PM10 or DEPs increase lung inflammation by inhaled allergens or respiratory viral infection by acting as adjuvants. The response may enhance existing allergies or IgE responses to neo-allergens and susceptibility to respiratory infection. This adjuvant effect is exerted by the enhanced production of inflammatory Th2 and/or Th1 cytokines[59]. In animal experiments and human studies, several cytokines and CC chemokines, including IL-4, IL-5, IL-13, GM-CSF, RANTES, MCP-3, and MIP-1, were increased when lymphocytes and macrophages/monocytes were costimulated with particulates in the presence of specific allergens[82]. The immune system responds in different ways depending on the type of particulate. DEPs favor a Th2 response, while asbestos fiber and carbon particles upregulate both Th1 and Th2 cytokines produced by autologous lymphocytes stimulated by antigen[82].

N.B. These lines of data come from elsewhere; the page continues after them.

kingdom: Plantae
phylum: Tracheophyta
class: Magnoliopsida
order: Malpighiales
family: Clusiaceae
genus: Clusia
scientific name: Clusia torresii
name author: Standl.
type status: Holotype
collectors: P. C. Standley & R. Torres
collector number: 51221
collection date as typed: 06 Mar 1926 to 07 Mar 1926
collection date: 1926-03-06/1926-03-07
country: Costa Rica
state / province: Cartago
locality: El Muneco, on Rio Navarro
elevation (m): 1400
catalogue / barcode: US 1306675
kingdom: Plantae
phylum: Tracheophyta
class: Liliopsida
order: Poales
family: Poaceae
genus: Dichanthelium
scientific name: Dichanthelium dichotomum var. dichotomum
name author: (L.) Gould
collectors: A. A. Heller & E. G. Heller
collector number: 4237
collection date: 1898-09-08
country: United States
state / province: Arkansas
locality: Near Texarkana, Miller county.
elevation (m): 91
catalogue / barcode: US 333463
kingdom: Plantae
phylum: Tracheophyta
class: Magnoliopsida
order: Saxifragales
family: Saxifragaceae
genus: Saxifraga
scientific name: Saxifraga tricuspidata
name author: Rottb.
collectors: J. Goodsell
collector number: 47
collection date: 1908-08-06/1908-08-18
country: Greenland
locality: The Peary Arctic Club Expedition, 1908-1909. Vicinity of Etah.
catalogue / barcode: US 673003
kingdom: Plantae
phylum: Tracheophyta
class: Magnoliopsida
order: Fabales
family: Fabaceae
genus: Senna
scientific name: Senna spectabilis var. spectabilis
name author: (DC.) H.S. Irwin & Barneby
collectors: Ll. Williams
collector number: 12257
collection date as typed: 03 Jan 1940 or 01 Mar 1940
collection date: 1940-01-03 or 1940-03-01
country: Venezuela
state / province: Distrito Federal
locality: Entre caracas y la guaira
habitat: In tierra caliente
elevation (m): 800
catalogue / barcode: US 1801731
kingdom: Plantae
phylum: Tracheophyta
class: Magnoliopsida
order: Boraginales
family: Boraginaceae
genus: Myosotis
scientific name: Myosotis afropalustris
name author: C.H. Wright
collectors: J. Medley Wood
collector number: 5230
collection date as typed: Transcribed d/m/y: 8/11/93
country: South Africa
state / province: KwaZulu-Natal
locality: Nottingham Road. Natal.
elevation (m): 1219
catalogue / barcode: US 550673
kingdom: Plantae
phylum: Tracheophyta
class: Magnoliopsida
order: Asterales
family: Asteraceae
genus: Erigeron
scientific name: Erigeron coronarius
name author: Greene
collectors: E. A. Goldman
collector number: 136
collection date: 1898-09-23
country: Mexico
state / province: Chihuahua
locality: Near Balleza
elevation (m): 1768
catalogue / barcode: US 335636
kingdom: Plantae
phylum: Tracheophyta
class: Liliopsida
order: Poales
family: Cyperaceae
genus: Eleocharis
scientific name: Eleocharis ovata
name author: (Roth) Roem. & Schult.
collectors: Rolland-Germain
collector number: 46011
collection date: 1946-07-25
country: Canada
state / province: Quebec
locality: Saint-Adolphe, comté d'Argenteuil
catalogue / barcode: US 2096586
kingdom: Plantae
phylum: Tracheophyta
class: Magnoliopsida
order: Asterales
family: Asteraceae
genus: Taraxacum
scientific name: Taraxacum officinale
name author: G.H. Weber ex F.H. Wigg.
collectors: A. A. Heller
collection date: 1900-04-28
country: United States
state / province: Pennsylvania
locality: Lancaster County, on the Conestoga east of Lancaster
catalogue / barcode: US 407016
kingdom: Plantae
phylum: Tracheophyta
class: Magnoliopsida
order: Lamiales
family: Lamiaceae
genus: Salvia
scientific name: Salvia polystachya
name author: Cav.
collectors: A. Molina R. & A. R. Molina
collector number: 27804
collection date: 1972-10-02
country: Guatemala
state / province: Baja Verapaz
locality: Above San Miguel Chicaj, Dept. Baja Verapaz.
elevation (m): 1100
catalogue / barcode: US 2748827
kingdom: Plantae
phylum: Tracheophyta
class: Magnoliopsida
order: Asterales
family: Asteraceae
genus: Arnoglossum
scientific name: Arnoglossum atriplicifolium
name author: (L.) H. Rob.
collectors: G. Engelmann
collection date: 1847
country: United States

In addition to adjuvant effects, inhaled inert particles cause a spectrum of pulmonary responses, ranging from minimal changes to marked acute and chronic inflammation. In our study, BALB/c mice were exposed to 100 μg/m³ (low dose) or 3 mg/m³ (high dose) DEPs for up to 12 weeks (1 h/d × 5 d/wk)[83]. AHR increased more in the DEP group than in the control group, and increased more in the high-dose DEP group than in the low-dose DEP group at 4, 8, and 12 weeks. IL-5, IL-13, and interferon-γ increased more in the low-dose DEP group than in the control group at 12 weeks. IL-10 was higher in the high-dose DEP group than in the control group at 12 weeks. Vascular endothelial growth factor was increased in the low-dose and high-dose DEP groups compared to that of the control group at 12 weeks. Transforming growth factor-β increased more in the high-dose DEP group than in the control group at 4, 8, and 12 weeks. The lung collagen content and lung fibrosis were increased in the high-dose DEP group at 8 and 12 weeks. These results suggest that long-term DEP exposure increases AHR, inflammation, lung fibrosis, and goblet cell hyperplasia in a mouse model.

Other mechanisms

Neurogenic inflammation in the lung involves airway obstruction, an increase in vascular permeability, extravasation of plasma and leukocytes, mucus hypersecretion and the release of additional inflammatory mediators[84]. The neurogenic inflammatory pathway is associated with the release and activity of neuropeptides such as tachykinins and calcitonin gene-related peptide as a response of sensory neurons to inflammatory mediators and noxious stimuli[84,85]. Transient receptor potential vanilloid 1 (TRPV1) plays a particularly important role in increasing C-fiber excitability and neuronal inflammatory pathways during airway inflammation[86]. ATP and histamine responses to tussive stimuli are activated via P2X receptor-mediated mechanisms[87,88]. P2X7 receptors, which play a role in neuroinflammation, are frequently coexpressed with another P2X receptor, P2X4[89]. Silica nanoparticles inhibit TRPV4 activation and impair the positive modulatory action of TRPV4 channel stimulation on the frequency of ciliary beating in airway epithelial cells[90]. The P2X7 receptor is involved in inflammation triggered by SiO2 and TiO2 UFPs by increasing IL-1β secretion, likely through the inflammasome pathway[91]. In our study[92], bradykinin, ATP, substance P and CGRP levels in BALF were increased in OVA mice, and these increases were augmented in OVA plus UFP-exposed mice and in NHBE cells with increasing UFP doses, suggesting that UFPs activate TRPVs and P2X7 and secrete neuromediators that lead to airway inflammation, exacerbating asthma. Our data[92] revealed that TRPV1, TRPV4, P2X4, and P2X7 were involved in the pathogenesis of bronchial asthma and that UFPs exacerbate asthma via a neurogenic mechanism (Fig. 5).

Fig. 5

PM exposure triggers neuroinflammation causing cough and airway inflammation.

Conclusions

Human and animal studies suggest that PM is involved in the pathogenesis of airway inflammation and exacerbates respiratory diseases. The mechanism of UFP-induced human health effects can be explained by oxidative cellular damage, including innate immunity, adaptive immunity, and reactive oxygen species. Further studies are needed to clarify the mechanism by which UFPs induce health effects to prevent respiratory and human diseases by UFPs.